Maybe…just maybe…our silence is deafening.  Maybe we ought to stop bowing down to the “tolerance police” and start standing for Truth. Those are my thoughts. What are yours?

 

Integrity

Sunday, October 29th, 2017

Part of my sermon Sunday was on being Authenticity-Minded. That brought in the subject of the title:

INTEGRITY

When I was studying I ran across a couple of quotes which said volumes to me and, of course, used:

Honesty and transparency make you vulnerable. Be honest and transparent anyway. Mother Teresa

Another one came across loud and clear:

Integrity doesn’t come in degrees: low, medium, or high. You either have integrity or you don’t. Tony Dungy

It is never easy being real. Or honest. Or vulnerable. Or a person of integrity. Tragically we live in a world where people are more shocked by a display of integrity than the lack of it. More and more people are surprised when someone does something right or out of the ordinary to set things right than when someone fails.

Authenticity involves our integrity. Practicing integrity means our behavior matches our beliefs. But keep this in mind: personal integrity is not the same thing as your reputation. Your reputation is who other people think you are. Your integrity (or lack of it) is who you really are.

Craig Groeschel wrote a book called Alter Ego. In it he tells a story of when his golf coach caught him stealing a golf ball from a miniature golf course and kicked him off the team.  He said, “If you’ll steal a golf ball, you’ll steal other things.” After some pleading on Craig’s part, the coach took him outside to talk and said words Craig says he will never forget:

If you have integrity, that’s all that matters. And if you don’t have integrity, well…that’s really all that matters.

Wise, wise words. And in my mind, that about sums it up.  Any thoughts?

Admission

Sunday, August 27th, 2017

I don’t think it is just a “man thing.”

Nor do I think it is just a “woman thing.”

I do, however, think it is a “human thing.”

What is that you ask?

Admitting we are wrong.

Who me? Admit I’m wrong? We make all kinds of jokes about that. Who hasn’t heard the old standby? “I thought I was wrong once…but I was mistaken.” More arguments and fights could be avoided if someone…the guilty party(ies) would simply admit, “I was wrong. I made a mistake. I’m sorry.”

Like I said…most arguments and fights could be avoided if someone would voice those three magic words: “I was wrong.”

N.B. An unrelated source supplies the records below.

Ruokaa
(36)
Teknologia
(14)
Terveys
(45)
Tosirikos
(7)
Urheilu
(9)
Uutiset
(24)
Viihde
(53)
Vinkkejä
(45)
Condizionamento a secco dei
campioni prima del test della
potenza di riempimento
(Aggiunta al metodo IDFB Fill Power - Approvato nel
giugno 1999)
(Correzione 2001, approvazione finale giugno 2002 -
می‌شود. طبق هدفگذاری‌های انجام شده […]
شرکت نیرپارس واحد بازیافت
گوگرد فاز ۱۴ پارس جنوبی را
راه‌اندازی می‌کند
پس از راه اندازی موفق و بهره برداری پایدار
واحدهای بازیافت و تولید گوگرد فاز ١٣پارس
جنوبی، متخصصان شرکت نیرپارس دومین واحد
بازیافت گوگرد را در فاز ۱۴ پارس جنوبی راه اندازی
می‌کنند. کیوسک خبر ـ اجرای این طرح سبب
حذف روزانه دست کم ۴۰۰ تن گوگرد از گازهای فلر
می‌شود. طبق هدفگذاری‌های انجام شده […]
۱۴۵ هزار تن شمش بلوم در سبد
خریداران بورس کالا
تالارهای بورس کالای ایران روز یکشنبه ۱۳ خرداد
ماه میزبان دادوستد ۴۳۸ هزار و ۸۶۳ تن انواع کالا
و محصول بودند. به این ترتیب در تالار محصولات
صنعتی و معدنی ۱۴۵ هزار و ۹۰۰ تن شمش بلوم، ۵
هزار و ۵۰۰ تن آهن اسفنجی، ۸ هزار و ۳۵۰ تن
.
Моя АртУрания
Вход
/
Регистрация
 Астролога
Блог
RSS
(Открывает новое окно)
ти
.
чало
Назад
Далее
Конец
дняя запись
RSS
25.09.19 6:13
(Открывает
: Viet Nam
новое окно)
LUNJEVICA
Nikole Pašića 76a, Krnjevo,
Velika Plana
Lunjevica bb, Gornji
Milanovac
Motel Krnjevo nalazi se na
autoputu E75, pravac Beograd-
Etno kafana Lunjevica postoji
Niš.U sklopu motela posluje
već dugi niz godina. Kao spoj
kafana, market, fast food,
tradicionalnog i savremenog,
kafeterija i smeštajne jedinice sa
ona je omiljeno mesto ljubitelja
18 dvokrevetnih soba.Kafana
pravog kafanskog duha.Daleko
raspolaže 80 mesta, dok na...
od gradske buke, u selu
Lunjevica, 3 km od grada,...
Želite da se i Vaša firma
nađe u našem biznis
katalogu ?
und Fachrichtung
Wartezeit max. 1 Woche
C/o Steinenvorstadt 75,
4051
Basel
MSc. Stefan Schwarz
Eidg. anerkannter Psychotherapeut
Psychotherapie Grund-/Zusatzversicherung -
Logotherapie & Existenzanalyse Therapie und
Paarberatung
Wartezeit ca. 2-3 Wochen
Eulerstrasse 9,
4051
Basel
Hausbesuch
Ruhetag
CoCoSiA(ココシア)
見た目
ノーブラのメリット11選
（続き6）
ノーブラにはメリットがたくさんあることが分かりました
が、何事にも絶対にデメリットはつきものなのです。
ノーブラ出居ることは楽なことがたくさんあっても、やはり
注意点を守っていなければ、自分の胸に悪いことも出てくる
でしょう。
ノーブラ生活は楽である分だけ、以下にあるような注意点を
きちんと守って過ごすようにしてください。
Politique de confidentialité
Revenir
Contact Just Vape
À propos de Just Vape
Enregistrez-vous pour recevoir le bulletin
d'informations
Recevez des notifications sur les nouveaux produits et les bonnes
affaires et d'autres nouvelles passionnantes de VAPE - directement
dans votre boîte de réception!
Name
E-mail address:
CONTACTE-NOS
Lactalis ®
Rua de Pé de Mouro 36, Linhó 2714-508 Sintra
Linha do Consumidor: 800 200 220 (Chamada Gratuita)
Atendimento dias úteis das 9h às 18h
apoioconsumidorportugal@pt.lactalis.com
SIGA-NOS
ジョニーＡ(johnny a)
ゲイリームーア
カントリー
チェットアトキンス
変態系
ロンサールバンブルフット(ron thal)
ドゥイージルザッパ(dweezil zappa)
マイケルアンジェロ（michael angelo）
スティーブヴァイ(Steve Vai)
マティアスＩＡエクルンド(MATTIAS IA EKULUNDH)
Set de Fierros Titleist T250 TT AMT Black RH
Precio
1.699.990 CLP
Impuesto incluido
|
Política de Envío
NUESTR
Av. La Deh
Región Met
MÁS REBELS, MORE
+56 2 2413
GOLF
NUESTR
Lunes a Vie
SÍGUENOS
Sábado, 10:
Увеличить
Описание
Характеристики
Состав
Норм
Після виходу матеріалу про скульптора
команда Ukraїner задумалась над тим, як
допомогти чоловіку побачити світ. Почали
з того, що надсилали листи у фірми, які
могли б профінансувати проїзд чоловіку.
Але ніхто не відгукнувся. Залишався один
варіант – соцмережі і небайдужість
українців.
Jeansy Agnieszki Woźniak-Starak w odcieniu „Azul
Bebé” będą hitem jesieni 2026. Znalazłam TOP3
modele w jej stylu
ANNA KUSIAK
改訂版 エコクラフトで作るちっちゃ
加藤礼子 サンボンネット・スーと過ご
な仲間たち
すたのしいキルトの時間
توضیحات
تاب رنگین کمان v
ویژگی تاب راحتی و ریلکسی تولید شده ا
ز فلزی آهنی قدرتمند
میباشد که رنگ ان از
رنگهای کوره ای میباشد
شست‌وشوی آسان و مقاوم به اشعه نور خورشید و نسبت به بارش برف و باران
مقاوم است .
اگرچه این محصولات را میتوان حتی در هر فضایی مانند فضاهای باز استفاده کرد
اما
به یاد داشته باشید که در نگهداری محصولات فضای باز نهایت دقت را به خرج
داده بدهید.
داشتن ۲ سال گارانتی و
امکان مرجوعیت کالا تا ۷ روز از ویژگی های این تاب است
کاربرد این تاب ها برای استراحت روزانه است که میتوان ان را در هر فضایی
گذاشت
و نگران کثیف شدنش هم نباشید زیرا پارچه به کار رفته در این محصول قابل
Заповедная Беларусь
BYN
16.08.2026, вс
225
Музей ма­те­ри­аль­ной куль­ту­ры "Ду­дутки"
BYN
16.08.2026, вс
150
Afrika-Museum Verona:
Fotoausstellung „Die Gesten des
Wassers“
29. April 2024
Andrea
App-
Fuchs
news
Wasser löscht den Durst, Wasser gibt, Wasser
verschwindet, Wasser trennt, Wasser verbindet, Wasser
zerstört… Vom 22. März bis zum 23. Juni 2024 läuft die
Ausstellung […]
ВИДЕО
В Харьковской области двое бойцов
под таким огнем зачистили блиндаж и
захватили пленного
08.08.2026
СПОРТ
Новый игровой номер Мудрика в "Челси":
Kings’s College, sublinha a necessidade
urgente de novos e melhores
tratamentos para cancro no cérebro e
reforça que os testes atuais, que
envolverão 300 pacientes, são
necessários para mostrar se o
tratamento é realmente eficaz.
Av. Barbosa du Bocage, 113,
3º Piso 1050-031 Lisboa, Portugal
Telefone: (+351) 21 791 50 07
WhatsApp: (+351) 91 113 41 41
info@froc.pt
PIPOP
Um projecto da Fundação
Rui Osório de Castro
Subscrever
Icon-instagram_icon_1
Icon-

I read an interesting line this past week from a book called The Imperfect Pastor by Zack Eswine. I started reading it several months ago…got waylaid and sidetracked…but after lunch with a fellow pastor this past week, I decided it might be a good thing to keep reading it. Glad I did because I read this:

Because we are right on one thing, never means that we are right about everything or even about what matters most. (p.109)

I can attest to that. I’d like to believe I am right…not just once, not just twice, but all most of the time.  I will occasionally slip up and admit my mistakes. 🙂 The point he makes is during a discussion in Luke 7 involving the Pharisee’s inability to recognize that truth. He wanted to judge instead of love.